- What is being asked -
Make an exact copy of the entries, and keep any pictures out of it.

- Records to process -
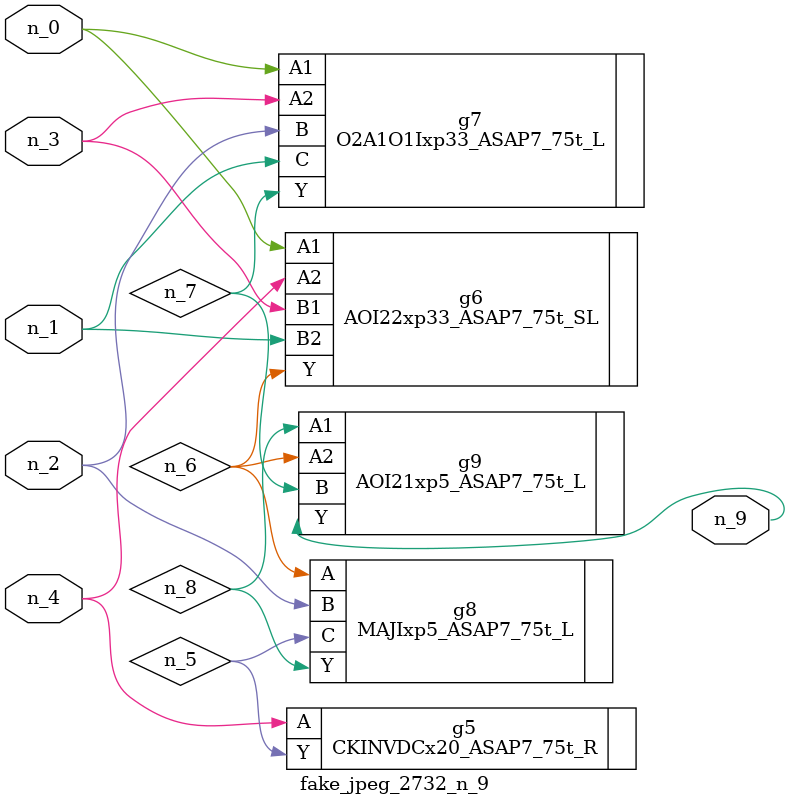
<source format=v>
module fake_jpeg_2732_n_9 (n_3, n_2, n_1, n_0, n_4, n_9);

input n_3;
input n_2;
input n_1;
input n_0;
input n_4;

output n_9;

wire n_8;
wire n_6;
wire n_5;
wire n_7;

CKINVDCx20_ASAP7_75t_R g5 ( 
.A(n_4),
.Y(n_5)
);

AOI22xp33_ASAP7_75t_SL g6 ( 
.A1(n_0),
.A2(n_4),
.B1(n_3),
.B2(n_1),
.Y(n_6)
);

O2A1O1Ixp33_ASAP7_75t_L g7 ( 
.A1(n_0),
.A2(n_3),
.B(n_2),
.C(n_1),
.Y(n_7)
);

MAJIxp5_ASAP7_75t_L g8 ( 
.A(n_6),
.B(n_2),
.C(n_5),
.Y(n_8)
);

AOI21xp5_ASAP7_75t_L g9 ( 
.A1(n_8),
.A2(n_6),
.B(n_7),
.Y(n_9)
);


endmodule
</source>
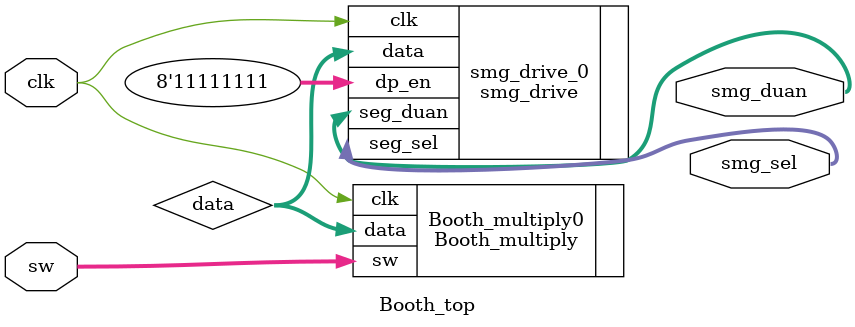
<source format=v>
`timescale 1ns / 1ps


module Booth_top(
    input clk,
    input  [9:0]sw,
    output   [7:0]      smg_duan,
	output   [7:0]      smg_sel
    );
     wire[39:0]data;
     Booth_multiply Booth_multiply0
     (
     .clk(clk),
     .sw(sw),
      .data(data)
     );
     
    smg_drive smg_drive_0
(
	.clk(clk),
    .data(data),
    .dp_en(8'b11111111),
    .seg_sel(smg_sel),
    .seg_duan(smg_duan)
);
    
endmodule

</source>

- The answer -
<source format=v>
module fake_jpeg_2732_n_9 (n_3, n_2, n_1, n_0, n_4, n_9);

input n_3;
input n_2;
input n_1;
input n_0;
input n_4;

output n_9;

wire n_8;
wire n_6;
wire n_5;
wire n_7;

CKINVDCx20_ASAP7_75t_R g5 ( 
.A(n_4),
.Y(n_5)
);

AOI22xp33_ASAP7_75t_SL g6 ( 
.A1(n_0),
.A2(n_4),
.B1(n_3),
.B2(n_1),
.Y(n_6)
);

O2A1O1Ixp33_ASAP7_75t_L g7 ( 
.A1(n_0),
.A2(n_3),
.B(n_2),
.C(n_1),
.Y(n_7)
);

MAJIxp5_ASAP7_75t_L g8 ( 
.A(n_6),
.B(n_2),
.C(n_5),
.Y(n_8)
);

AOI21xp5_ASAP7_75t_L g9 ( 
.A1(n_8),
.A2(n_6),
.B(n_7),
.Y(n_9)
);


endmodule
</source>
<source format=v>
`timescale 1ns / 1ps


module Booth_top(
    input clk,
    input  [9:0]sw,
    output   [7:0]      smg_duan,
	output   [7:0]      smg_sel
    );
     wire[39:0]data;
     Booth_multiply Booth_multiply0
     (
     .clk(clk),
     .sw(sw),
      .data(data)
     );
     
    smg_drive smg_drive_0
(
	.clk(clk),
    .data(data),
    .dp_en(8'b11111111),
    .seg_sel(smg_sel),
    .seg_duan(smg_duan)
);
    
endmodule

</source>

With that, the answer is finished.